__WORK INSTRUCTION__: In the following material, identify every line holding the string "registered" and return it.

__DATA PROVIDED__:
# # # # #

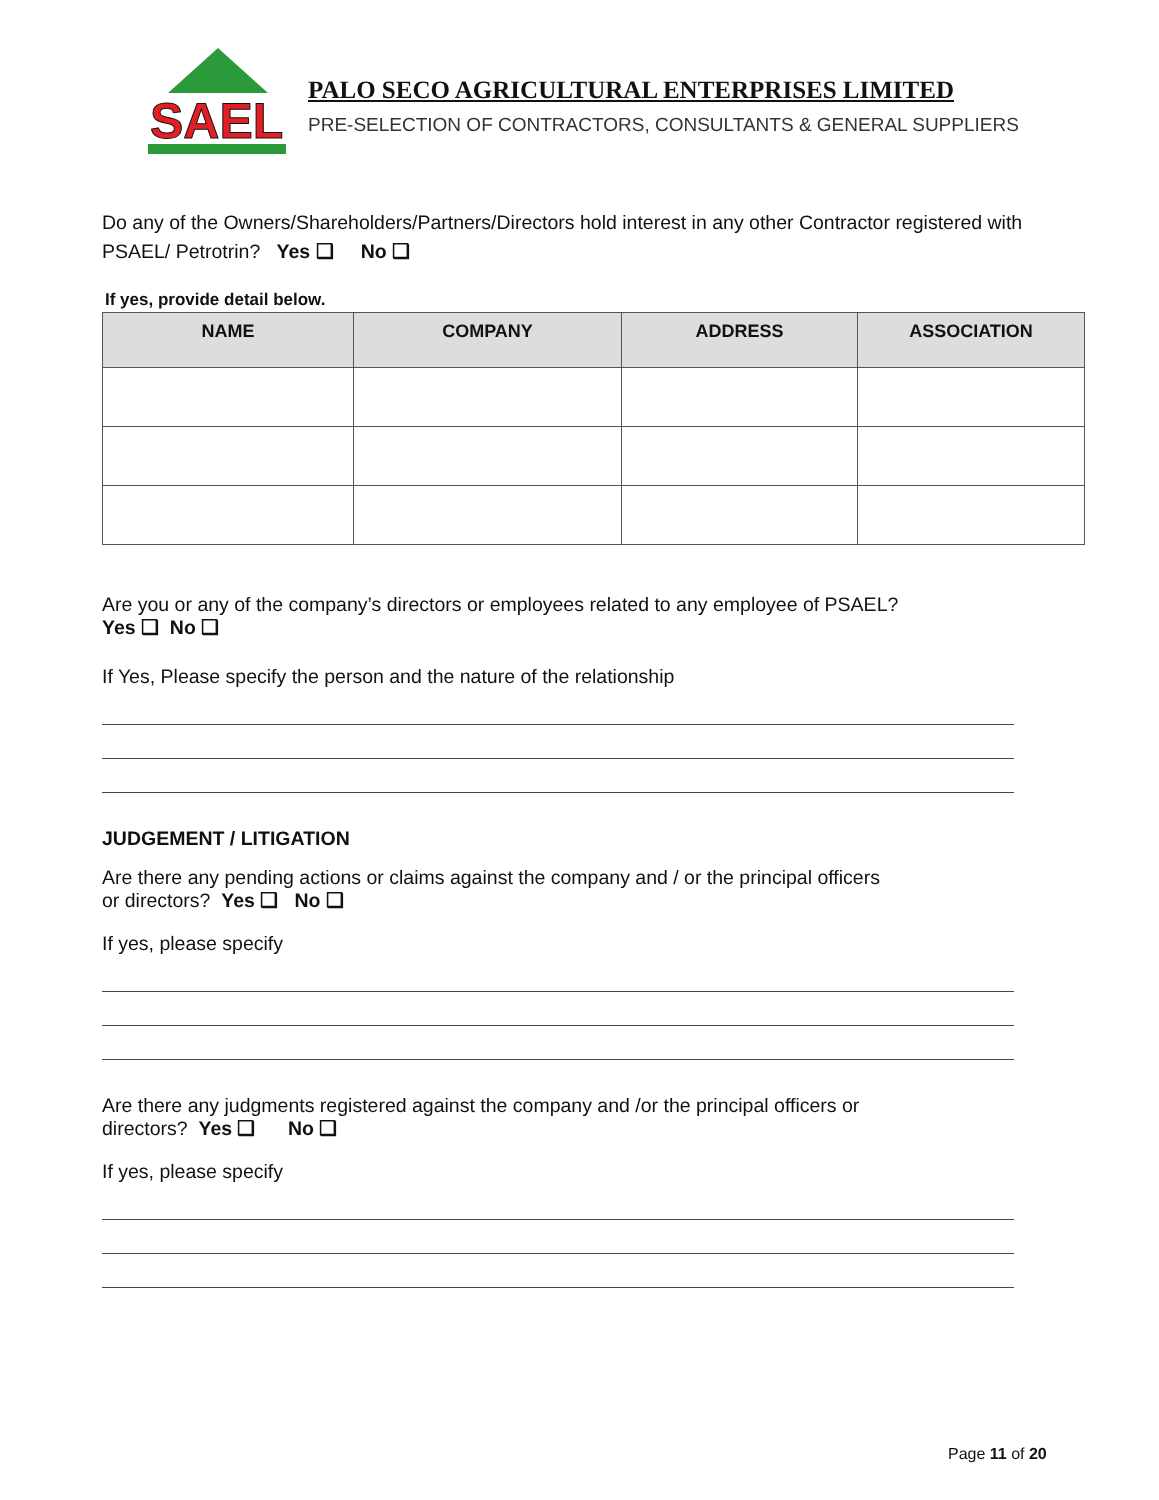SAEL
PALO SECO AGRICULTURAL ENTERPRISES LIMITED
PRE-SELECTION OF CONTRACTORS, CONSULTANTS & GENERAL SUPPLIERS
Do any of the Owners/Shareholders/Partners/Directors hold interest in any other Contractor registered with PSAEL/ Petrotrin? Yes ❑ No ❑
If yes, provide detail below.
| NAME | COMPANY | ADDRESS | ASSOCIATION |
| --- | --- | --- | --- |
Are you or any of the company’s directors or employees related to any employee of PSAEL?
Yes ❑ No ❑
If Yes, Please specify the person and the nature of the relationship
JUDGEMENT / LITIGATION
Are there any pending actions or claims against the company and / or the principal officers
or directors? Yes ❑ No ❑
If yes, please specify
Are there any judgments registered against the company and /or the principal officers or
directors? Yes ❑ No ❑
If yes, please specify
Page 11 of 20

# # # # #

__ANSWER TO THIS PROBLEM__:
Do any of the Owners/Shareholders/Partners/Directors hold interest in any other Contractor registered with PSAEL/ Petrotrin? Yes ❑ No ❑
Are there any judgments registered against the company and /or the principal officers or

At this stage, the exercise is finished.